My friends at RBA have (finally) run my story and photos from RAAM 2011. They cut the text in half and only ran about a third of the photo that I submitted, but hey, it's the most coverage that RAAM has gotten in the main-stream cycling press in a while. :thumbsup:


----------



## stover (Apr 24, 2010)

So what's the story with the guy with the neck brace/duct tape/coat rack thing on his head in the middle shot?


----------



## MarkZeus (Jun 12, 2008)

Yeah I read that article, awesome job. Would love to do a monumental event or something similar in the future for my bucket list, but I heard the cost is extravagant :


----------



## SolidSnake03 (Jun 22, 2011)

stover said:


> So what's the story with the guy with the neck brace/duct tape/coat rack thing on his head in the middle shot?
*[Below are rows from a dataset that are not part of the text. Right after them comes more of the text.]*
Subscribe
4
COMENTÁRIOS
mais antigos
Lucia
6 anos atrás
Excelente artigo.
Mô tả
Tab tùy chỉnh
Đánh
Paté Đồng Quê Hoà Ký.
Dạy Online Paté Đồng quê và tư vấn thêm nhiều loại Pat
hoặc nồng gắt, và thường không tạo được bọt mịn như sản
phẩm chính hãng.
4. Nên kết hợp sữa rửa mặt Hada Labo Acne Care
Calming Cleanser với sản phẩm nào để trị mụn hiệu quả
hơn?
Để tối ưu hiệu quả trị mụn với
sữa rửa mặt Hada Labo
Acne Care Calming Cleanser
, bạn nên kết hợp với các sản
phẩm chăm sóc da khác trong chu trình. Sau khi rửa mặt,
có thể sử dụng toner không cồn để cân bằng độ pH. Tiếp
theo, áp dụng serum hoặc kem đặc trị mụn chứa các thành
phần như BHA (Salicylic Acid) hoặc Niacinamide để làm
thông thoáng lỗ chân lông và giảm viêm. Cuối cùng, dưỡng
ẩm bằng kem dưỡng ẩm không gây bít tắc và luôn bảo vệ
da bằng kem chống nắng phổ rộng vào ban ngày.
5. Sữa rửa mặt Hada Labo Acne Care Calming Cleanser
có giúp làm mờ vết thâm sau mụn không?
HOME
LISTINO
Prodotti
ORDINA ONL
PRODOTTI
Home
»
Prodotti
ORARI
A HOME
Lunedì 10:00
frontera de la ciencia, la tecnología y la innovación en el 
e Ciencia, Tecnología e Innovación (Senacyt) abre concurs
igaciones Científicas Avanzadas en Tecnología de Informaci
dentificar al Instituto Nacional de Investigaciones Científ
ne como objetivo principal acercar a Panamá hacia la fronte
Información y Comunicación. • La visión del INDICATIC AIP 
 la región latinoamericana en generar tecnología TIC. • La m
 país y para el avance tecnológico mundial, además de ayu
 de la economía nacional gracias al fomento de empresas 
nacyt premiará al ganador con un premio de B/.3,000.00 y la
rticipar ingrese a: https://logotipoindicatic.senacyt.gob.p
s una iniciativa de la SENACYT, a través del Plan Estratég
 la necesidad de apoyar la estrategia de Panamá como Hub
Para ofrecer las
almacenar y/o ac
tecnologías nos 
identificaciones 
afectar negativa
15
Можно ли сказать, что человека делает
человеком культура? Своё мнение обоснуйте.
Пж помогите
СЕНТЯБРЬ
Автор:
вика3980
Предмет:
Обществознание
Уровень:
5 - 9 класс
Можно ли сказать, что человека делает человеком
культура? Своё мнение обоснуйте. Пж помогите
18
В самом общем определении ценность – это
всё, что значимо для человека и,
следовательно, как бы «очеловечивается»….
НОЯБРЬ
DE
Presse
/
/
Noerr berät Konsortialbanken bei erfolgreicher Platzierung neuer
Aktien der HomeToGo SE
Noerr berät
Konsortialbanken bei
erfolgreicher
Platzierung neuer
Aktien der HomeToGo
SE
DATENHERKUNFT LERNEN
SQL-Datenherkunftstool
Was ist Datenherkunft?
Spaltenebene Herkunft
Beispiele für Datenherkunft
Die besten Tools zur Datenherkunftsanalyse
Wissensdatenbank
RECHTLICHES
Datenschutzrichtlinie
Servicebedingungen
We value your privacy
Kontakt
The guys neck gave out so they rigged up that contraption to keep his head up/facing forward so he could still keep going


----------



## Big-foot (Dec 14, 2002)

stover said:


> So what's the story with the guy with the neck brace/duct tape/coat rack thing on his head in the middle shot?



That's Alberto Blanco. Other than his neck muscles giving out he was doing fine. It was his rookie RAAM and his crew didn't have a head support already made as some crews do. They cobbled together what you see out of a back-pack frame, a Yakima wheel holder and lots and lots of duct tape. They lost a lot of time from constantly fussing with it.

He was up as far as second in the last quarter of the race and eventually finished fourth. I hope that he'll be back in 2012.


----------



## Big-foot (Dec 14, 2002)

MarkZeus said:


> Yeah I read that article, awesome job.:


Thanks. I felt like it lost so much in editing it down. :cryin:
What I'd submitted gave much more of the play-by-play on the tightest RAAM I've ever seen (this was my 7th). Strasser's lead was firm but the positions of the remaining top six were constantly changing all the way to the end. Fun stuff!


----------



## neoprocyclist (Feb 6, 2012)

Big-foot said:


> My friends at RBA have (finally) run my story and photos from RAAM 2011. They cut the text in half and only ran about a third of the photo that I submitted, but hey, it's the most coverage that RAAM has gotten in the main-stream cycling press in a while. :thumbsup:


Awesome, can't wait to get a copy. Huge effort


----------